Both Old and New Testaments make it clear that "The earth is the Lord's, and everything in it" (Ps. 24:1; I Cor. 10:26). And yet God’s earth is hurting: “the whole creation has been groaning as in the pains of childbirth right up to the present time” (Rom. 8:22). Why? Because we humans, the property mangers God put in charge of his real estate, have done such a poor job of carrying out his First Commission, caring for the planet.

Isaiah saw this long ago. “The earth turns gaunt and gray, the world silent and sad, sky and land lifeless, colorless. Earth is polluted by its very own people, who have broken its laws, disrupted its order, violated the sacred and eternal covenant. Therefore a curse, like a cancer, ravages the earth. Its people pay the price of their sacrilege” (Is. 24:4-6, MSG).

As it groans, the earth is waiting and hoping for its property managers to do their job.

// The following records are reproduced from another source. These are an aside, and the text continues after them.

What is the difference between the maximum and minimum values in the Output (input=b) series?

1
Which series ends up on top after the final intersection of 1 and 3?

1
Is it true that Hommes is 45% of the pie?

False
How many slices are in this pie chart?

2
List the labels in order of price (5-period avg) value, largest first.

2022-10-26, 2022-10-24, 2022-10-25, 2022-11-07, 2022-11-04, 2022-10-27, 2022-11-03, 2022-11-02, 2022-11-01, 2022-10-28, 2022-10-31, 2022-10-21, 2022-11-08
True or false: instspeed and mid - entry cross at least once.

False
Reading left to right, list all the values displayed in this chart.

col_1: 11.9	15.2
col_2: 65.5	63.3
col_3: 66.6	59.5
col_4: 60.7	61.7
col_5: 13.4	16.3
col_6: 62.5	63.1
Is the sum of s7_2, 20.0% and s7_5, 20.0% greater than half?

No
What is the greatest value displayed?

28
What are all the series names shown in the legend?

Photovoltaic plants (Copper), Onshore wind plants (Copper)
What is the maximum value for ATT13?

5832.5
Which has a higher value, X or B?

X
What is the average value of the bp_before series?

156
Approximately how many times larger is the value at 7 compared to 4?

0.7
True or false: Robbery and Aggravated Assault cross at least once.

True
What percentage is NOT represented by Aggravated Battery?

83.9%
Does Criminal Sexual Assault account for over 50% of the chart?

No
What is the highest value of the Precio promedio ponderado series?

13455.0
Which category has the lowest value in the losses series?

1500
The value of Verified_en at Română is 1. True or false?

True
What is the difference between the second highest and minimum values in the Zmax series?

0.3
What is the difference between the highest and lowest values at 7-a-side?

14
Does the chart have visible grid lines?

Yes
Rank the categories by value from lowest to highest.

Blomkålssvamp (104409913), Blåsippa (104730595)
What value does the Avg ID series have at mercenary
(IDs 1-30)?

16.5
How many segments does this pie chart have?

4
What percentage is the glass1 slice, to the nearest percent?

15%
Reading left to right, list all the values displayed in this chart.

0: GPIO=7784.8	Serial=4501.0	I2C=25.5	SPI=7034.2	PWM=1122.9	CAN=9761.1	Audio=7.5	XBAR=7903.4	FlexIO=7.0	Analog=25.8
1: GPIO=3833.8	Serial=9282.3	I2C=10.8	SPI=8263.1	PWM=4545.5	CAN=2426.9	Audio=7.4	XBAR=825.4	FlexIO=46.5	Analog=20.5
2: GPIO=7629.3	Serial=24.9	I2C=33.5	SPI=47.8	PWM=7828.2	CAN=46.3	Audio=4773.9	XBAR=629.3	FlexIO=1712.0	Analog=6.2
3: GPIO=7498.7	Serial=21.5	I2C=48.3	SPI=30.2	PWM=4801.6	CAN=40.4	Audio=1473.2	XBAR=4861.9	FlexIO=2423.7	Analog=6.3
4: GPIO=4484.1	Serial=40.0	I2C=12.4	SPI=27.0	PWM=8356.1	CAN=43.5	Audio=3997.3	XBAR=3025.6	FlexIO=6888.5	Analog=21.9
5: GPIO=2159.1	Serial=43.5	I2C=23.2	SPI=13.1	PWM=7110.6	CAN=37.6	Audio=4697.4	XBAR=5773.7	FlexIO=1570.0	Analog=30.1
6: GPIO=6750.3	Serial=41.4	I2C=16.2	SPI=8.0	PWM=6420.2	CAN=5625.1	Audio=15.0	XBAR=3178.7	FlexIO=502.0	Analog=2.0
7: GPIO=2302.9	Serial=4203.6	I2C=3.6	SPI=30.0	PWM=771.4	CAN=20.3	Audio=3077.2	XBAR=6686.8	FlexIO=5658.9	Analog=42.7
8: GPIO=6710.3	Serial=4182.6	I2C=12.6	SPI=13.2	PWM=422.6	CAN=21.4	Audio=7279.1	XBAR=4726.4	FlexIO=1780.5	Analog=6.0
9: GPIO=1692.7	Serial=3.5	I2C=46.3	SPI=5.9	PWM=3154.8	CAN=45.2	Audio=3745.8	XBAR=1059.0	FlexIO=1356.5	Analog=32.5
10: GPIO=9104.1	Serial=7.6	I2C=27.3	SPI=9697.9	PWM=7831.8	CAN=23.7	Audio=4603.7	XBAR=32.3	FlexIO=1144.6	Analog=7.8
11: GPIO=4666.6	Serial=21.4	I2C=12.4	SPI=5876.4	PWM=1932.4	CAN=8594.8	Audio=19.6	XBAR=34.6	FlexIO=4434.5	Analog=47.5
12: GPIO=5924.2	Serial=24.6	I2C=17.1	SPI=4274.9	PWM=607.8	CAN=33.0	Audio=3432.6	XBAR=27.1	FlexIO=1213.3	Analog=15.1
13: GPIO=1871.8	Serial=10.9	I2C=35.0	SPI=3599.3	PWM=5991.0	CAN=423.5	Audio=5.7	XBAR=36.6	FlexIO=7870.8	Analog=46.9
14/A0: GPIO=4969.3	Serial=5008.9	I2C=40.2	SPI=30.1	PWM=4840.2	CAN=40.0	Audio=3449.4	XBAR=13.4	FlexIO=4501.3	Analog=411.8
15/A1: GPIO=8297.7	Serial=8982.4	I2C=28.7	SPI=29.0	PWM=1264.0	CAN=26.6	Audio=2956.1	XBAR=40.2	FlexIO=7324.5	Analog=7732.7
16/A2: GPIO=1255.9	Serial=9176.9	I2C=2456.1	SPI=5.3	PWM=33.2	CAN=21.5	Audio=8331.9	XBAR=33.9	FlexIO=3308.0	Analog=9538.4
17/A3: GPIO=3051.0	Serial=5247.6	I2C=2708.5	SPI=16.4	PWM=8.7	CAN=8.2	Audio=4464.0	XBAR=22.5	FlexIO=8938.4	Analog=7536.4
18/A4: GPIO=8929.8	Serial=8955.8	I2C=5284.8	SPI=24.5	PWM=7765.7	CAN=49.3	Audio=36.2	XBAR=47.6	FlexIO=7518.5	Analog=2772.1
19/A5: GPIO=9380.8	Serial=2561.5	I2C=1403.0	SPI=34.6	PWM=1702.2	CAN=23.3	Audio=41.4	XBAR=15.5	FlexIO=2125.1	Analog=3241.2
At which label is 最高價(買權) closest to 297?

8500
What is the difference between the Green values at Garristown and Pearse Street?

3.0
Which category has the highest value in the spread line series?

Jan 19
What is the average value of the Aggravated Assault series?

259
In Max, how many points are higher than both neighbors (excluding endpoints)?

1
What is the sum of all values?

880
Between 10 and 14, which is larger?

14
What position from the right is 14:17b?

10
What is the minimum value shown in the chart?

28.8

Paul says the “creation itself will be liberated from its bondage to decay and brought into the glorious freedom of the children of God” (Rom. 8:21).

In the Meantime, What Can We Do?

How can your church, through congregational participation, address caring for creation? Bookless said some churches hold an annual “Creation Fair Sunday.” During that time, they ask any whose work involves responsibility for the creation to come to the front for blessing and commissioning. Some churches invite local conservation, wildlife, environmental, or natural history groups to participate in the fair—even offering to pray for their work.

In the UK, Bookless told us, some churches have a slot called, “This Time Tomorrow.” In a five-or-ten-minute interview, someone tells what they will be doing this time tomorrow. This can cover the whole range of workplaces, he said, not just creation care.

Little did I know, when I agreed to host the webinar, that a subject like creation care would point to yet another reason for participatory church meetings!